Reading text:
──────

Dimension table techniques

Basic Dimension Table Techniques. These are the rules for how to build the "context" around your data.

1. Dimension Table Structure

Dimension tables are "short and wide." They have relatively fewer rows than fact tables (thousands vs. millions), but many columns (attributes).

  • Purpose: To provide the "Who, What, Where, When, Why" context for the numbers in the fact table.

  • The Rule: Dimension tables should be denormalized. Do not try to save space by creating sub-tables (snowflaking). If you have a "Product" dimension, include the "Category Name" directly in that table as a string. Do not create a separate "Category" table.

2. Dimension Surrogate Keys

  • What it is: A simple integer (1, 2, 3...) created by the data warehouse to uniquely identify a row in a dimension table.

  • Why use it?

    • Independence: If the operational system changes its IDs (e.g., switches from integer IDs to UUIDs), your warehouse doesn't break.

    • Performance: Joining on integers is faster than joining on long strings.

    • History (SCDs): If a customer changes their name, you need two rows for that customer (one for the old name, one for the new). You cannot do this if you rely on the single "Customer ID" from the source system. You need your own unique Surrogate Key for each row.

3. Natural, Durable, and Supernatural Keys

  • Natural Key: The ID from the real world/source system (e.g., Social Security Number, SKU, Email Address).

  • Durable Key: A key that never changes for a business entity, even if the source system changes. Often, the Data Warehouse team has to maintain a mapping table to ensure "John Doe" is always "Person 123" even if he switches from system A to system B.

  • Supernatural Key: A whimsical term Kimball uses for keys generated solely within the warehouse to handle permanent identification when source systems are unreliable.

4. Drilling Down

  • Concept: This is the primary action a user takes in a BI tool. "Drilling down" means grouping by a more specific attribute in a dimension.

  • Example: You start by looking at Sales by Region (North, South). You see a spike in the North. You "drill down" by adding the State attribute (NY, NJ, PA) to see exactly where the spike came from.

  • Requirement: For drill-down to work, you need hierarchical attributes (Region State City Zip) stored in the same dimension table.

5. Degenerate Dimensions

  • What it is: A dimension key that sits in the Fact Table but does not join to a dimension table.

──────

Dataset excerpt:
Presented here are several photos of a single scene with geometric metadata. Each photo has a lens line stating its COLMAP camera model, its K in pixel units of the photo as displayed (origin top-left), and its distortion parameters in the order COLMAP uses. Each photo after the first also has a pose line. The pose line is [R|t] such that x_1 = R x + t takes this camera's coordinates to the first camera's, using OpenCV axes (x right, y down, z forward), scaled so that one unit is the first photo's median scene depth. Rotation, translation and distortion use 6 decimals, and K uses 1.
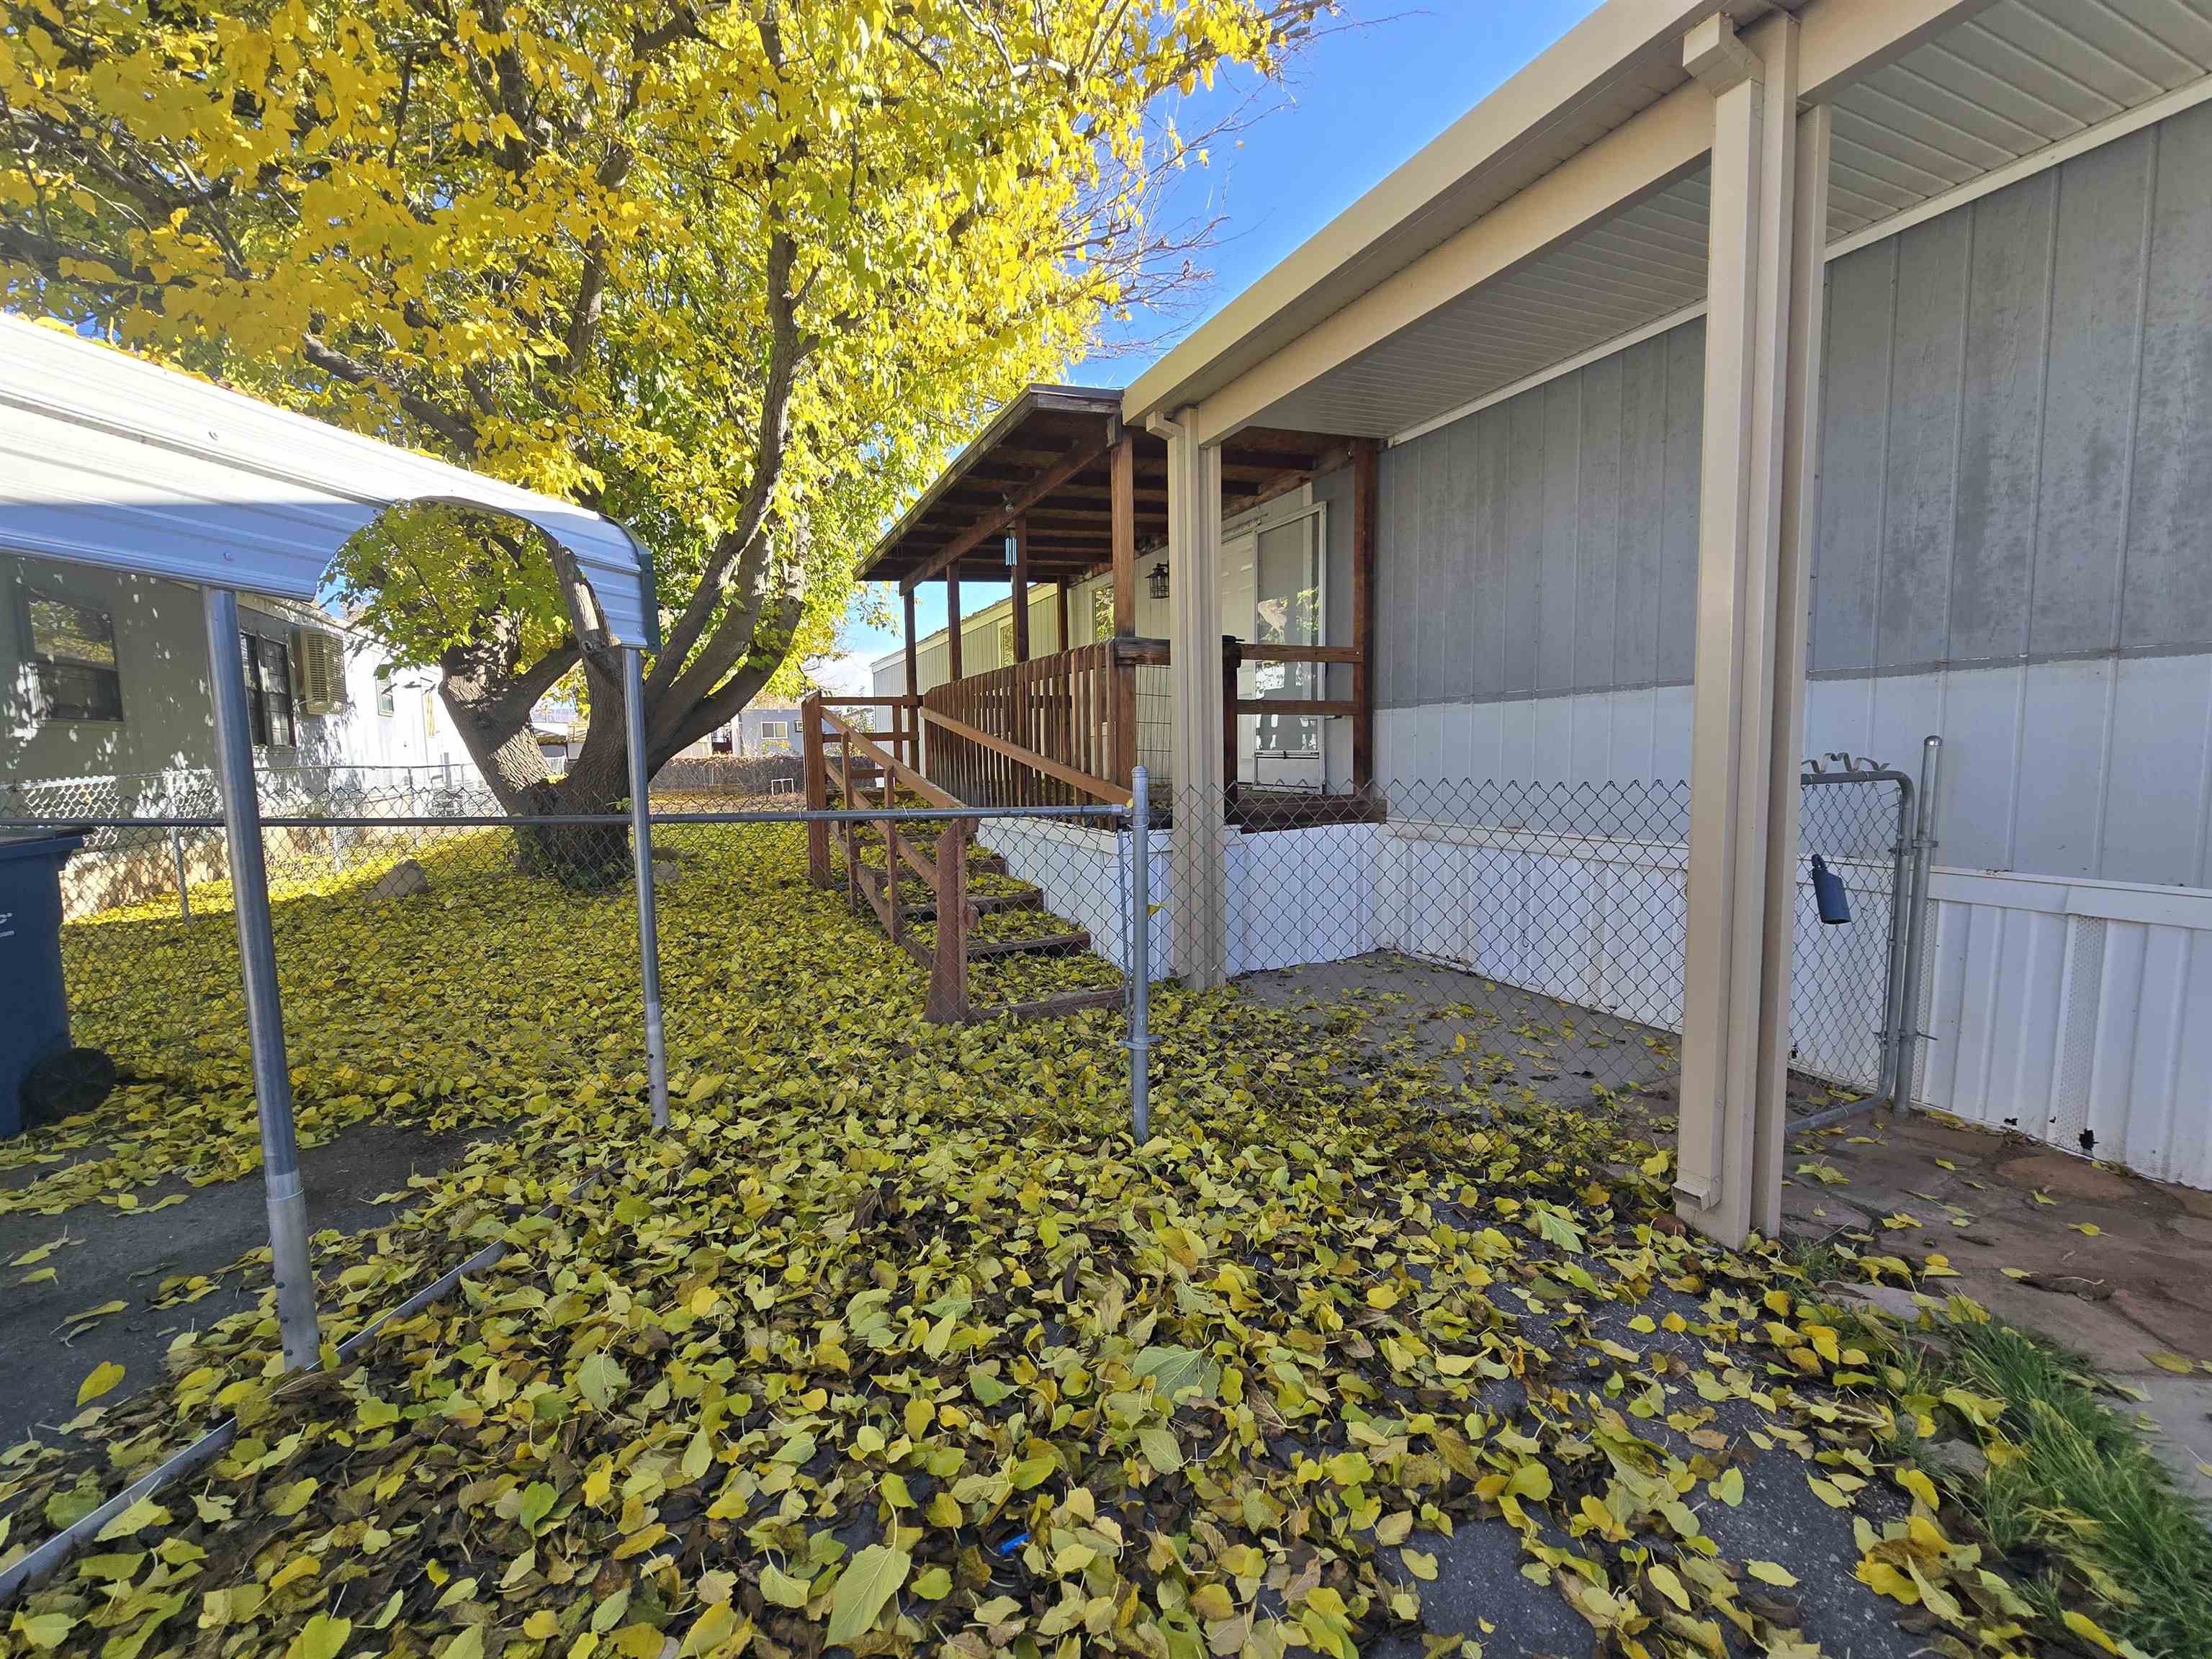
lens RADIAL K [[902.8, 0, 1093.1], [0, 902.8, 818.3], [0, 0, 1]] dist [-0.008241, 0.000065]
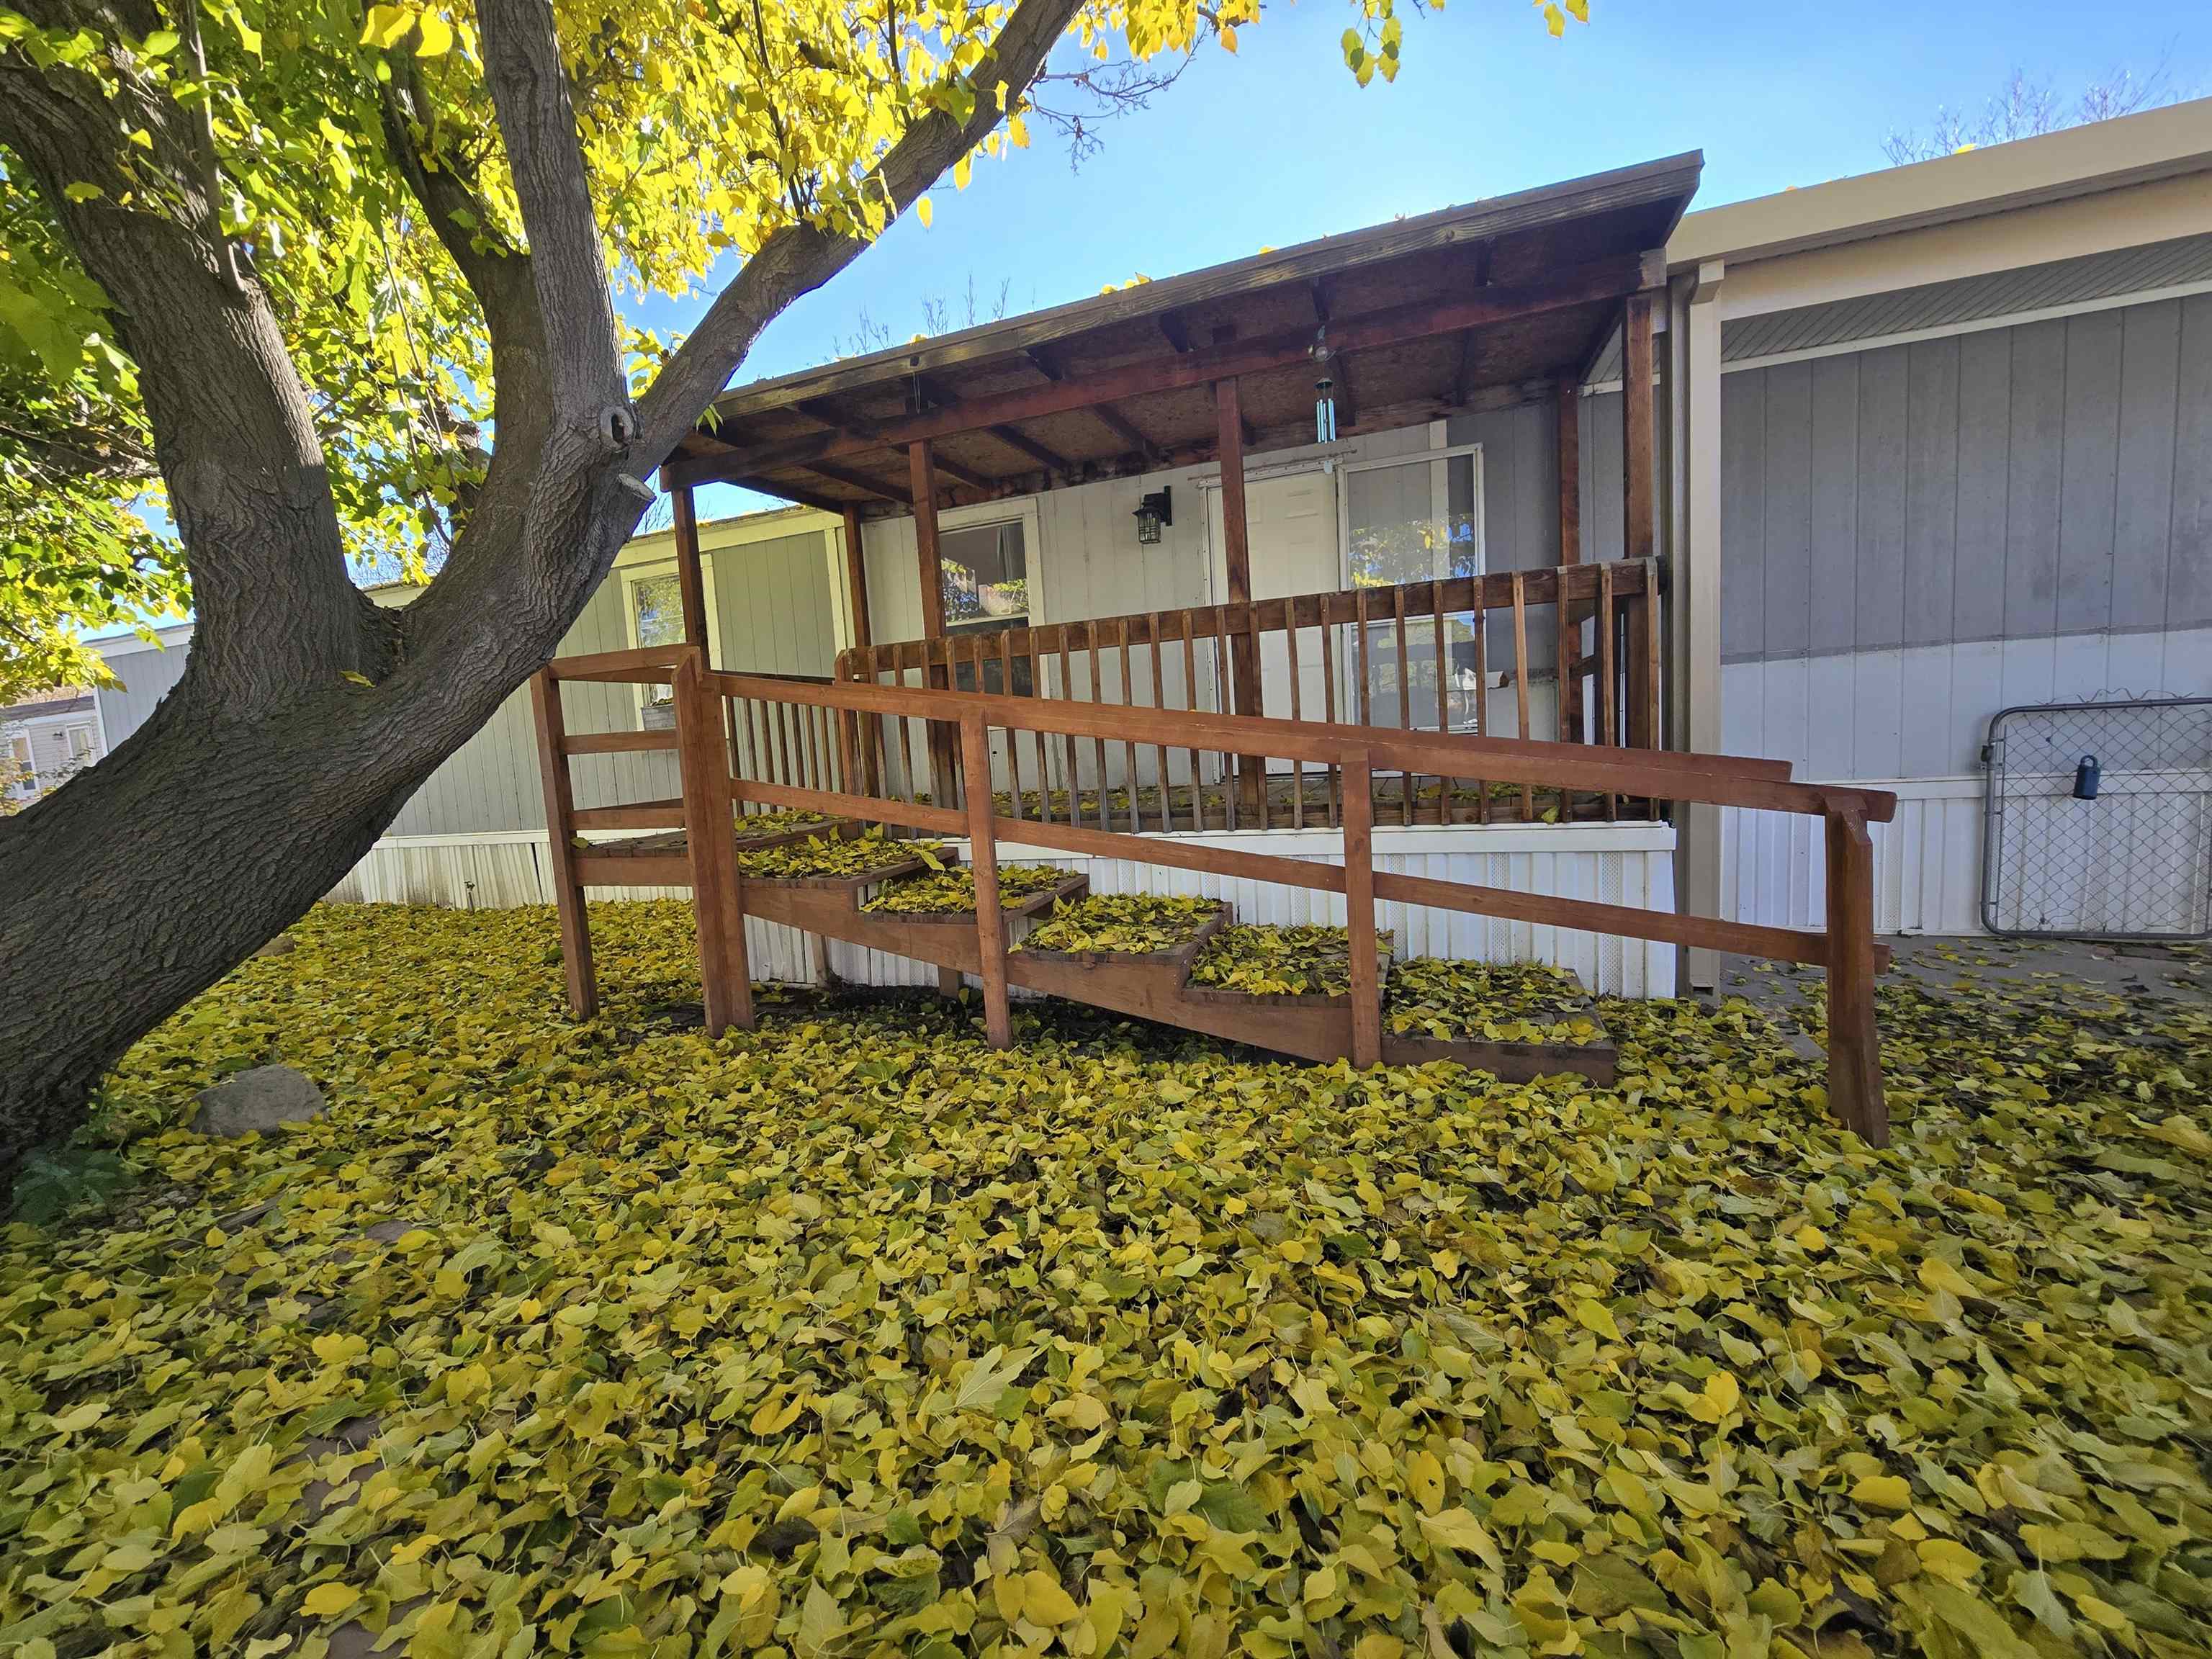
lens RADIAL K [[902.8, 0, 1107.5], [0, 902.8, 830.0], [0, 0, 1]] dist [-0.008241, 0.000065]
pose [[0.705817, -0.081641, 0.703674, -0.951526], [0.100207, 0.994855, 0.014911, -0.032772], [-0.701271, 0.059989, 0.710367, 0.942241]]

──────

Parts of the exercise:
- A) State whether each of the following statements agrees with the text on dimension tables, answering yes or no and quoting the words of the text that decide it: (i) the text recommends placing the category name in its own separate table; (ii) a surrogate key is described as a simple integer created by the data warehouse; (iii) dimension tables are said to have more rows than fact tables.
- B) Transcribe everything in the text on dimension tables from "Dimension tables are" down to "Why use it?", without altering a word.

Results for each task:
- A)
(i) No: "Do not create a separate "Category" table."
(ii) Yes: "A simple integer (1, 2, 3...) created by the data warehouse to uniquely identify a row in a dimension table."
(iii) No: "They have relatively fewer rows than fact tables (thousands vs. millions), but many columns (attributes)."

- B)
Dimension tables are "short and wide." They have relatively fewer rows than fact tables (thousands vs. millions), but many columns (attributes).

  • Purpose: To provide the "Who, What, Where, When, Why" context for the numbers in the fact table.

  • The Rule: Dimension tables should be denormalized. Do not try to save space by creating sub-tables (snowflaking). If you have a "Product" dimension, include the "Category Name" directly in that table as a string. Do not create a separate "Category" table.

2. Dimension Surrogate Keys

  • What it is: A simple integer (1, 2, 3...) created by the data warehouse to uniquely identify a row in a dimension table.

  • Why use it?